A curated Collection of Fantasy and Science Fiction Media

Chih is a cleric from the Singing Hills monastery, travelling the world gathering stories. When a pack of tigers threatens to eat them while they are on their way to a mammoth waystation, Chih offers to tell the tigers the tale of the scholar Dieu and her tiger wife Ho Thi Thao instead. Whether the tigers like Chih’s version of the tale remains to be seen.

Listened to the audiobook with Cindy Kay – again, a great narrator. I particularly liked her husky tiger-voice.

I rolled straight from The Empress of Salt and Fortune into When the Tiger Came Down the Mountain – novella-length stories are perfect to whet my appetite and get me craving for more.

When the Tiger Came Down the Mountain is similar in structure to The Empress of Salt and Fortune: it features a frame narrative of Chih on a journey and a main narrative told by one of the characters.

An important difference between the two novellas is that the focus in When the Tiger Came Down the Mountain shifts somewhat from the main tale to the frame narrative. In fact, I found I was far more invested in the frame narrative than I was in the main story.

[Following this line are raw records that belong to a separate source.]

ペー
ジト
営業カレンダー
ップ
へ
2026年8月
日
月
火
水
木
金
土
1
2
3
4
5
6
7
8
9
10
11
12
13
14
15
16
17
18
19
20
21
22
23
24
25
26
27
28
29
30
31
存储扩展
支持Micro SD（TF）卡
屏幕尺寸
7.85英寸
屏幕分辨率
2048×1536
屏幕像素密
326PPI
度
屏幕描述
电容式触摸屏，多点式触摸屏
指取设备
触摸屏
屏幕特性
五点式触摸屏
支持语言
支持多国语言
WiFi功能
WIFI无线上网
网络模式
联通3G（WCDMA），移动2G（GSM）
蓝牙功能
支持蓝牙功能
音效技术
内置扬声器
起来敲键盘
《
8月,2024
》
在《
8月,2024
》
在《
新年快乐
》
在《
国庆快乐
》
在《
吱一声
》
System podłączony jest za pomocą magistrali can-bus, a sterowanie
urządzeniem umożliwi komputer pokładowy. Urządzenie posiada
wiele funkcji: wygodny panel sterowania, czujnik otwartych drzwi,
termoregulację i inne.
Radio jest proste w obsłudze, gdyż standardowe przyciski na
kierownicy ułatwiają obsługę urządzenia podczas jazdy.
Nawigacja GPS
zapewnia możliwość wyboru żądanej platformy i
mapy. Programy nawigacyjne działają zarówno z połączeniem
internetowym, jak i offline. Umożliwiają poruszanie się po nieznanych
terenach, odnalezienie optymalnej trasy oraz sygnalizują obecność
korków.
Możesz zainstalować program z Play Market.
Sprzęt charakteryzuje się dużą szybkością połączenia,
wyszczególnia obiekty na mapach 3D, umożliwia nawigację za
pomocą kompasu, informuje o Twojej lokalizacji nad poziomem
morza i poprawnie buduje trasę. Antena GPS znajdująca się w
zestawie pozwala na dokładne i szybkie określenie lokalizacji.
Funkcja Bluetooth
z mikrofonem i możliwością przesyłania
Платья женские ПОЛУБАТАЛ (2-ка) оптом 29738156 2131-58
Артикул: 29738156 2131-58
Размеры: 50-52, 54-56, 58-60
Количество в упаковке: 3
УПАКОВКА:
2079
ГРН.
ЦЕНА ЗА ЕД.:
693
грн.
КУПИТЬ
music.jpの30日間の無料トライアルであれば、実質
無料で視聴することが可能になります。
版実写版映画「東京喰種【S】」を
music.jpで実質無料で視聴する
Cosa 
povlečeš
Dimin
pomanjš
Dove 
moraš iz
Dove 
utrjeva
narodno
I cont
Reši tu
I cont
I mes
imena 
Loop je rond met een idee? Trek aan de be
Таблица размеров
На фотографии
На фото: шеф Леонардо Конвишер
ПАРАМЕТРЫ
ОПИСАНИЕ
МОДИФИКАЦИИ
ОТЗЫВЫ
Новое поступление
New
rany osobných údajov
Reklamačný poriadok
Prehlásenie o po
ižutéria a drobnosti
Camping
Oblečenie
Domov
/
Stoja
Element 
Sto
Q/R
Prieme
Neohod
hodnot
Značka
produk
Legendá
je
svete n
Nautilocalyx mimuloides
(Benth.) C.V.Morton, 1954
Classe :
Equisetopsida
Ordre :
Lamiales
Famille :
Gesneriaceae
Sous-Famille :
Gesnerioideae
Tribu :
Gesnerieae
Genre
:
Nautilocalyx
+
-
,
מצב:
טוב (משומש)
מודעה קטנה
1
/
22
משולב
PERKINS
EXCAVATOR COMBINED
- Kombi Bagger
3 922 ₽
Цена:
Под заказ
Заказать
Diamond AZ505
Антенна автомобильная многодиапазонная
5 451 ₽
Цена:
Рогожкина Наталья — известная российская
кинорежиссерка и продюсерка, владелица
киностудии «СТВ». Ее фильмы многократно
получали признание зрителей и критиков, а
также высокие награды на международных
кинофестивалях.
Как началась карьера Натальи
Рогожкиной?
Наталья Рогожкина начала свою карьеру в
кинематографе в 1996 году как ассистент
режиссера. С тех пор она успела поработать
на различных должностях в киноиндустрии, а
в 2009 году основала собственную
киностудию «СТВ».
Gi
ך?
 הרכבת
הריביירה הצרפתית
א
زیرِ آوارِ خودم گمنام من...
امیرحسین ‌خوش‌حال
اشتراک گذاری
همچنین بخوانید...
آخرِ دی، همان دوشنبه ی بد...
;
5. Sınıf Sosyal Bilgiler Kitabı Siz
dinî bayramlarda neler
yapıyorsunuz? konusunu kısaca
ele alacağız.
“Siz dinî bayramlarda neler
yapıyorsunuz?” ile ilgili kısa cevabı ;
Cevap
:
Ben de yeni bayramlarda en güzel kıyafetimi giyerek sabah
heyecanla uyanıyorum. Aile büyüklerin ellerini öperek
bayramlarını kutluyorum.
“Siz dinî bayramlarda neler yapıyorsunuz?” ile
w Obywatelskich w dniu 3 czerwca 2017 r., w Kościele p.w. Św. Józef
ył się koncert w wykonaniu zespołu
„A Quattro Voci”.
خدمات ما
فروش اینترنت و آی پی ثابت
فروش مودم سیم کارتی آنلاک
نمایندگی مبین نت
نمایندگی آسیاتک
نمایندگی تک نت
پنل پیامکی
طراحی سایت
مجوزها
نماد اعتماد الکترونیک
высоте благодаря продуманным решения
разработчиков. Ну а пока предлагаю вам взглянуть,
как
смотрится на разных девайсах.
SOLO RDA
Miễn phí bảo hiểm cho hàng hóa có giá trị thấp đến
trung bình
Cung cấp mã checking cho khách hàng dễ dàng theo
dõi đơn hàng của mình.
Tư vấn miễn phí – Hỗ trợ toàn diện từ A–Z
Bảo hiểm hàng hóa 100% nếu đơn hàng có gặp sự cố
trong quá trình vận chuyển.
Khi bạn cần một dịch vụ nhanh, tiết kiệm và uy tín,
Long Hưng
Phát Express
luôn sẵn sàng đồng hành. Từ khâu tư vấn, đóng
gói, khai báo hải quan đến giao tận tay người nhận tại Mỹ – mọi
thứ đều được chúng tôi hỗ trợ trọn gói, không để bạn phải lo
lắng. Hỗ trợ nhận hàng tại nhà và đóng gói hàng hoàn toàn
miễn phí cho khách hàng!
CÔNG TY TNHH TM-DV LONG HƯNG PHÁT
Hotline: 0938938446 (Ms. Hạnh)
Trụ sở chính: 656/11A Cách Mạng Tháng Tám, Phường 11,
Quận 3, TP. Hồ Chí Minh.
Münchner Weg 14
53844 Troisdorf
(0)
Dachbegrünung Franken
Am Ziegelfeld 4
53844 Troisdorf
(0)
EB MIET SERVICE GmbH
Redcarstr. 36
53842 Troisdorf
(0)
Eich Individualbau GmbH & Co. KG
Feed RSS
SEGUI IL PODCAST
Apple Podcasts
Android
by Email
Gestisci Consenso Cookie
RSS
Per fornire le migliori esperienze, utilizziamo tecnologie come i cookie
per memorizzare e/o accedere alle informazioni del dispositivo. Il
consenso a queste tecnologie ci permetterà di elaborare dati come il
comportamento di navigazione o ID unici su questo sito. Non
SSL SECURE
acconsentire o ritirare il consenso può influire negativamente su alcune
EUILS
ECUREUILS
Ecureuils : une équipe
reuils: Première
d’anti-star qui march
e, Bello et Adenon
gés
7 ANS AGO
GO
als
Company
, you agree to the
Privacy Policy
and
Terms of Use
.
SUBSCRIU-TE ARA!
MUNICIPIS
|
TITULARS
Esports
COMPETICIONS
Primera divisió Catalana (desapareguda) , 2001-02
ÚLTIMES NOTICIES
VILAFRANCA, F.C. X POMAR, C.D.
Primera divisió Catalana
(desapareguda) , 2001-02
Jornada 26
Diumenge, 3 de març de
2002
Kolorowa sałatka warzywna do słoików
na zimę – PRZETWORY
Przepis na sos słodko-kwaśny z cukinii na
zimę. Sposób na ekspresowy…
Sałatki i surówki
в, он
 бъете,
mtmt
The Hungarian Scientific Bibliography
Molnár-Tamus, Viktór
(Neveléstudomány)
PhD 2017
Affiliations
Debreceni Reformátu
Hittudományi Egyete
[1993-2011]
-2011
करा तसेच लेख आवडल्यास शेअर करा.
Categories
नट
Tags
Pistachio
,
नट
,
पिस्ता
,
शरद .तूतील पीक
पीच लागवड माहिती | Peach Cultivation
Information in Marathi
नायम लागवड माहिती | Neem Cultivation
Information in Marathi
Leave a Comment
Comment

I suppose this is to be expected if the story of cleric Chih is to be the through-line in the Singing Hills Cycle, but it shifts the balance of the tale.

Vo manages this shift by having two of the characters bicker over the ‘correct’ version of the tale being told, taking turns to tell their version of the story. As a result, there are a lot of breaks in the main tale in which the frame narrative comes back in view.

I like this emphasis on the unreliability of the different narrators as a narrative device, but I think this repetition, alongside the fact that Vo spends more words on the frame narrative, means that there is a lot less space for depth in the main tale.

I still liked the story told by the characters of When the Tiger Came Down the Mountain, but it has more of a fable or fairy tale-esque quality to it, and less plot and emotional depth than the main tale of The Empress of Salt and Fortune.

Then again, in this case, I was happy to lose some depth in the main tale in order for the frame narrative to get some more room – especially because the frame narrative features those mammoths Vo hinted at in The Empress of Salt and Fortune.

I’m only two novellas in so perhaps I’m too quick to judge, but the piecemeal, very limited worldbuilding of the Singing Hills Cycle might solve the worldbuilding problem I ran into with the Murderbot Diaries.

I’m already looking forward to the next instalments in the Cycle. I’m curious what direction Vo will take the series in – wills he focus more on Chih or will she continue the style of a frame narrative and a main story? With some luck, you’ll be able to read my review of Into the Riverlands very soon!